At the risk of mixing metaphors, it’s easy to point fingers from inside a glass house — but what were Riviera Beach’s options? The price tag for Atlanta’s attack, reported at about $2.6 million in the initial aftermath, could hit $17 million, with almost $6 million going toward security services and software upgrades, and more than $1 million for new desktops, laptops, smartphones and tablets. Baltimore’s costs are expected to reach $18.2 million when adding lost or delayed revenue to the direct costs to restore systems.

Also worth noting is that, in Riviera Beach’s case, it is insurance that is paying the ransom. Cybersecurity insurance is quickly becoming a common price of doing business, but it’s easy to see how fast costs could spiral out of control.

For one thing, there is an argument to be made that not shouldering the full financial burden of an attack may lessen the sense of urgency in being prepared for one — Lake City, Florida, which was attacked around the same time as Riviera Beach, also paid the ransom and issued a press release noting it is “responsible only for the $10,000 deductible to the League of Cities, thanks to a comprehensive insurance plan the City already has in place.” Is $10,000 enough incentive to ensure, at any cost, that such an attack doesn’t happen again? It’s a lot less than the $800,000 Riviera Beach spent on those (uninstalled) upgraded backup systems.

And what does an increase in claims do to premiums for everyone involved? Just as homeowners see their costs go up after a widespread disaster and a rash of claims, those paying for cybersecurity insurance will bear the burden of increased attacks — which will happen, in part, because insurance is paying cybercriminals’ demands, leading to more attacks. Lather, rinse, repeat.

Regardless of the reasons why, there is no question that attacks are increasing. Security firm AppRiver recently released its Midyear Security Report with data on what it calls “Cities Under Siege,” noting that “2019 has already been a record year for some very disruptive attacks, which appear to be affecting municipalities at an alarming rate.”

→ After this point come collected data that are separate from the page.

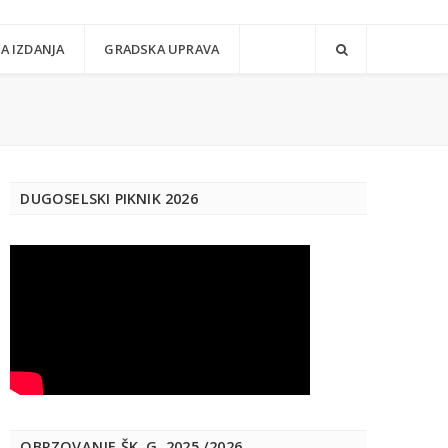
A IZDANJA
GRADSKA UPRAVA
DUGOSELSKI PIKNIK 2026
OBRZOVANJE ŠK. G. 2025./2026.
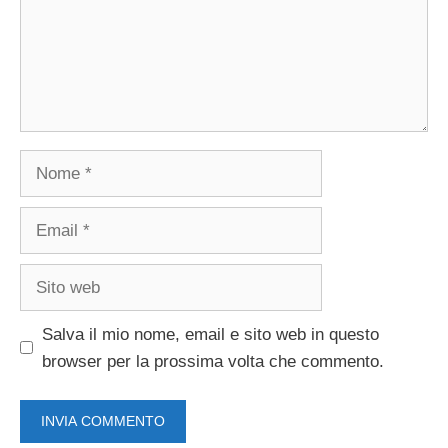
Nome
Email
Sito
web
Salva il mio nome, email e sito web in questo
browser per la prossima volta che commento.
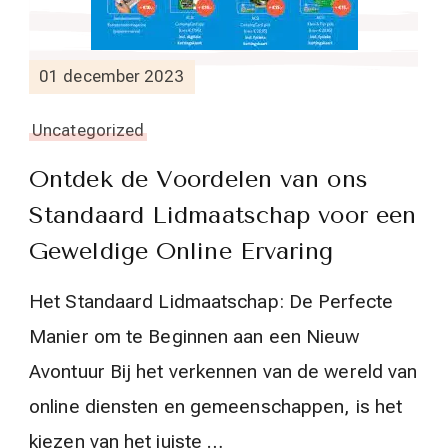
01 december 2023
Uncategorized
Ontdek de Voordelen van ons
Standaard Lidmaatschap voor een
Geweldige Online Ervaring
Het Standaard Lidmaatschap: De Perfecte
Manier om te Beginnen aan een Nieuw
Avontuur Bij het verkennen van de wereld van
online diensten en gemeenschappen, is het
kiezen van het juiste …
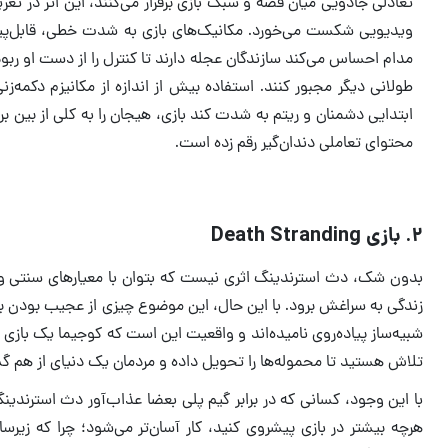
تعادلی جادویی میان قصه و سبک بازی برقرار می‌کنند، این اثر در ت
ویدیویی شکست می‌خورد. مکانیک‌های بازی به شدت خطی، قابل‌پیش
مدام احساس می‌کند سازندگان عجله دارند تا کنترل را از دست او ربوده
ابتدایی دشمنان و ریتم به شدت کند بازی، هیجان را به کلی از بین ب
محتوای تعاملی دندان‌گیر رقم زده است.
۲. بازی Death Stranding
بدون شک، دث استرندینگ اثری نیست که بتوان با معیارهای سنتی و همه
زندگی به سراغش برود. با این حال، این موضوع چیزی از عجیب بودن برخ
شبیه‌ساز پیاده‌روی نامیده‌اند و واقعیت این است که کوجیما یک باز
تلاش هستید تا محموله‌ها را تحویل داده و مردمان یک دنیای از هم گس
هرچه بیشتر در بازی پیشروی کنید، کار آسان‌تر می‌شود؛ چرا که زیر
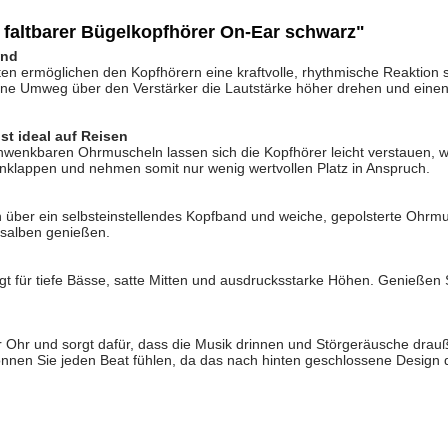
faltbarer Bügelkopfhörer On-Ear schwarz"
und
 ermöglichen den Kopfhörern eine kraftvolle, rhythmische Reaktion se
ne Umweg über den Verstärker die Lautstärke höher drehen und einen
st ideal auf Reisen
hwenkbaren Ohrmuscheln lassen sich die Kopfhörer leicht verstauen, w
klappen und nehmen somit nur wenig wertvollen Platz in Anspruch.
n über ein selbsteinstellendes Kopfband und weiche, gepolsterte Ohr
gsalben genießen.
t für tiefe Bässe, satte Mitten und ausdrucksstarke Höhen. Genießen S
 Ohr und sorgt dafür, dass die Musik drinnen und Störgeräusche drauß
önnen Sie jeden Beat fühlen, da das nach hinten geschlossene Design d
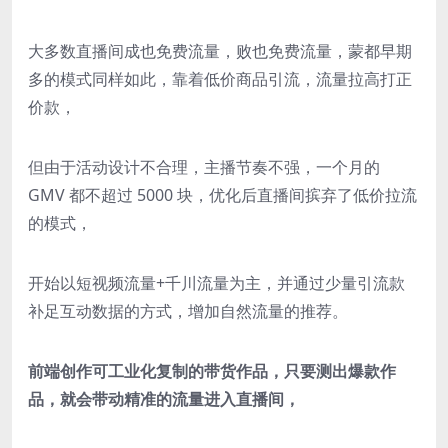
大多数直播间成也免费流量，败也免费流量，蒙都早期
多的模式同样如此，靠着低价商品引流，流量拉高打正
价款，
但由于活动设计不合理，主播节奏不强，一个月的
GMV 都不超过 5000 块，优化后直播间摈弃了低价拉流
的模式，
开始以短视频流量+千川流量为主，并通过少量引流款
补足互动数据的方式，增加自然流量的推荐。
前端创作可工业化复制的带货作品，只要测出爆款作
品，就会带动精准的流量进入直播间，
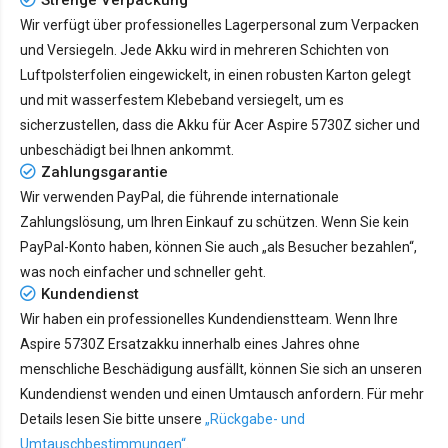
Wir verfügt über professionelles Lagerpersonal zum Verpacken
und Versiegeln. Jede Akku wird in mehreren Schichten von
Luftpolsterfolien eingewickelt, in einen robusten Karton gelegt
und mit wasserfestem Klebeband versiegelt, um es
sicherzustellen, dass die Akku für Acer Aspire 5730Z sicher und
unbeschädigt bei Ihnen ankommt.
Zahlungsgarantie
Wir verwenden PayPal, die führende internationale
Zahlungslösung, um Ihren Einkauf zu schützen. Wenn Sie kein
PayPal-Konto haben, können Sie auch „als Besucher bezahlen“,
was noch einfacher und schneller geht.
Kundendienst
Wir haben ein professionelles Kundendienstteam. Wenn Ihre
Aspire 5730Z Ersatzakku innerhalb eines Jahres ohne
menschliche Beschädigung ausfällt, können Sie sich an unseren
Kundendienst wenden und einen Umtausch anfordern. Für mehr
Details lesen Sie bitte unsere
„Rückgabe- und
Umtauschbestimmungen“
.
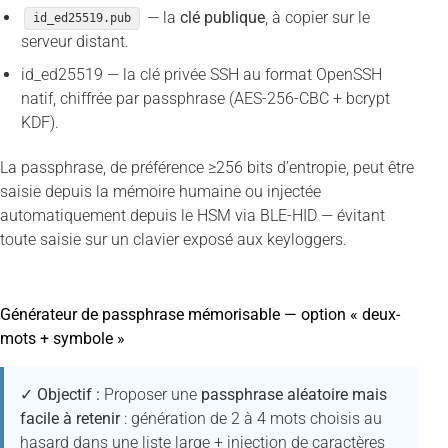
— la
clé publique
, à copier sur le
id_ed25519.pub
serveur distant.
id_ed25519 — la clé privée SSH au format OpenSSH
natif, chiffrée par passphrase (AES-256-CBC + bcrypt
KDF).
La passphrase, de préférence ≥256 bits d’entropie, peut être
saisie depuis la mémoire humaine ou injectée
automatiquement depuis le HSM via BLE-HID — évitant
toute saisie sur un clavier exposé aux keyloggers.
Générateur de passphrase mémorisable — option « deux-
mots + symbole »
✓ Objectif :
Proposer une
passphrase aléatoire mais
facile à retenir
: génération de 2 à 4 mots choisis au
hasard dans une liste large + injection de caractères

And here is the final catch: There’s no guarantee that paying the ransom will ensure the systems come back up — we’re talking about criminals, after all. Do you really want to take the word of an international crime syndicate that, cross its heart, you’ll get all your data back once you pay?

There is no shortage of articles, resources and information on protecting yourself from cyberattacks — I personally write about it at least once a year and both of our publications dedicate entire issues and a wealth of resources to the subject of security. But it’s a constantly evolving subject, and the most important thing to do is stay vigilant. Preparation and prevention are the most critical steps to take, and that includes having a complete backup. Once you’re already compromised, someone else is in control of your data — if you haven’t prepared, then you’re at the whim of the attackers, and the decision to pay or not to pay is, unfortunately, the only one you have.